Où atterrir ?
Comment s’orienter en politique ?
Dans ce petit essai très percutant, Bruno Latour s’emploie à relier trois phénomènes déjà bien identifiés pour nous proposer une lecture originale du contexte politique actuel (Brexit, élection de Donald Trump, amplification des migrations , montée du populisme …) . Ces trois phénomènes sont la « dérégulation » qui s’accélère depuis les années 90 , l’explosion de plus en plus vertigineuse des inégalités et surtout la négation du changement climatique. Son hypothèse principale est que l’on ne comprend rien aux positions politiques depuis 50 ans si l’on ne donne pas une place centrale à la question du climat et à sa dénégation.
Cette question du climat, vue au sens large de notre rapport à la terre, est effectivement essentielle, car si on la regarde en face, on s’aperçois que la planète n’est pas capable de supporter les rêves de développement proposés par les tenants de la dérégulation et de la mondialisation.
« Les pays signataires de la COP 21 ont réalisé avec effroi que, s’ils allaient tous de l’avant selon les prévisions de leurs plans respectifs de modernisation, il n’existerait pas de planète compatible avec leurs espoirs de développement. »
A partir de ce constat, il porte un jugement très dur sur « les élites obscuscissantes qui ont compris que s’ils voulaient survivre à leur aise, il ne fallait plus faire semblant, même en rêve, de partager la terre avec le reste du monde », à commencer par celles des Etats Unis qui, derrière TRUMP, ont choisi de faire rêver quelques années l’Amérique pour protéger leurs avantages et pour retarder l’atterrissage.
Car la question est bien celle-là « Où atterrir ? ». Autrement dit « Est- ce que nous continuons à nourrir des rêves d’escapade ou est-ce que nous nous mettons en route pour chercher un territoire habitable pour nous et nos enfants ? ».
C’est une sorte de retour de la terre dans la politique qu’il nous propose.

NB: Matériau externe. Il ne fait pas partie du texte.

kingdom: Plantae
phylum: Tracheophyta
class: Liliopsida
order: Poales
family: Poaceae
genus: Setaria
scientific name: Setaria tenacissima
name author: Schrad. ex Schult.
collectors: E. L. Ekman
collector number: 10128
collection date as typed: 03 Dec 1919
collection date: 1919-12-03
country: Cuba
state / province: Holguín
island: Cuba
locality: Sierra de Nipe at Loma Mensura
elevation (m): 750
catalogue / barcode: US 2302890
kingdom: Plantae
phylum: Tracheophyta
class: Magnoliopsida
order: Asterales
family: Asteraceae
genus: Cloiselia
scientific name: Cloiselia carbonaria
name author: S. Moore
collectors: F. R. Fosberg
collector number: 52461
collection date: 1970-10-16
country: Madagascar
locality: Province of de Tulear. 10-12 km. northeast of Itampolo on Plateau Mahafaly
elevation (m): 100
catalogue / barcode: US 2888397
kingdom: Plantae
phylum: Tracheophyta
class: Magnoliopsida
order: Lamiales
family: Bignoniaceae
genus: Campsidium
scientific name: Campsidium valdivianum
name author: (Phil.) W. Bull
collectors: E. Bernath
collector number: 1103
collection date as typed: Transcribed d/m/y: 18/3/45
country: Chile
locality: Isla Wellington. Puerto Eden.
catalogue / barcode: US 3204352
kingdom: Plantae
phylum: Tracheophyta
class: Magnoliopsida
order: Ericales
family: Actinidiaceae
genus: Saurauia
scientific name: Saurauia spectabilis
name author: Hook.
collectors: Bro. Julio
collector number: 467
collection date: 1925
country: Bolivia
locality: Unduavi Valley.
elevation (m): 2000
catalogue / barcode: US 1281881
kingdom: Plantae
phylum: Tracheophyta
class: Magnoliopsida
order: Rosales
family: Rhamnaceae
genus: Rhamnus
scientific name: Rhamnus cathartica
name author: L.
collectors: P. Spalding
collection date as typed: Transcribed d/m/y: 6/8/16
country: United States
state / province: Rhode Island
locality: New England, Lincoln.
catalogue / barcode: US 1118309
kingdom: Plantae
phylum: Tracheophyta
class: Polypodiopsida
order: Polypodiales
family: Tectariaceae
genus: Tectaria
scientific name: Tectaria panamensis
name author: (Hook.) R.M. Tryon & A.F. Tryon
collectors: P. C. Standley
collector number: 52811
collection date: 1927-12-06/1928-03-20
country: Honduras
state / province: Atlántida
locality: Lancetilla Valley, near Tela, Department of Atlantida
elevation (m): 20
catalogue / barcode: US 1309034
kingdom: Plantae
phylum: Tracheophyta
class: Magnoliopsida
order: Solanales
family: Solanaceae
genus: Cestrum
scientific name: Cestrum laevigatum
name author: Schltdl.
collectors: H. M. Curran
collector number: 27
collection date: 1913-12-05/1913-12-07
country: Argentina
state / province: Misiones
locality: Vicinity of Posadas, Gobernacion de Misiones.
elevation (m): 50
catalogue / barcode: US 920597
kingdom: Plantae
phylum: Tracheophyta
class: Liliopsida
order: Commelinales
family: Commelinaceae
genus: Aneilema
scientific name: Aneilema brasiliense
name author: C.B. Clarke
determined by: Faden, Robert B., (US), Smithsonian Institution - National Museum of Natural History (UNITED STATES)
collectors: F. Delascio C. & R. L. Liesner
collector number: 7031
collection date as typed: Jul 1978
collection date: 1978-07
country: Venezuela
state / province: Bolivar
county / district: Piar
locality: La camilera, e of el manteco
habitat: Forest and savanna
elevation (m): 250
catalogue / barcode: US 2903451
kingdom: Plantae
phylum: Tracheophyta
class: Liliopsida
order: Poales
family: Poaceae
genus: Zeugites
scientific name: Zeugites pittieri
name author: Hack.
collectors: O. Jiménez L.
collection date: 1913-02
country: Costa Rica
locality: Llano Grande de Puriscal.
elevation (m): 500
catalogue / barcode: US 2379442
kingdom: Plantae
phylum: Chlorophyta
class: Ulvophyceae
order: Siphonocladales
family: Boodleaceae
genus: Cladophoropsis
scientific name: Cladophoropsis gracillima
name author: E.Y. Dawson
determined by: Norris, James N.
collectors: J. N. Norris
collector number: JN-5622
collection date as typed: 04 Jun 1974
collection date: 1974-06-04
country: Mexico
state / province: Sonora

Entre le Global qui est présenté comme l’archétype de la modernité et le Local qui peut paraitre un refuge face aux problèmes de la mondialisation, Il nous propose un troisième « attracteur » , le Terrestre – Il ne s’agit pas d’un retour à la terre –mais une intégration des enjeux de la planète, à commencer par le climat , dans la réflexion politique de ceux qui se sentent attirés par la mondialisation, comme ceux qui veulent se replier sur le local.
Une telle lecture de la politique fait ainsi disparaitre la notion de droite et de gauche. « La question devient donc de définir de façon beaucoup plus réaliste les luttes des classes en prenant en compte cette nouvelle matérialité, ce nouveau matérialisme, imposés par l’orientation vers le terrestre ».
La conclusion ouverte invite à s'attacher à un sol d’une part et à le mondialiser de l’autre car « le sol permet de s’attacher, le monde de se détacher ». Et dans le dernier chapitre, Bruno Latour nous explique pourquoi c’est en Europe qu’il souhaite « atterrir ».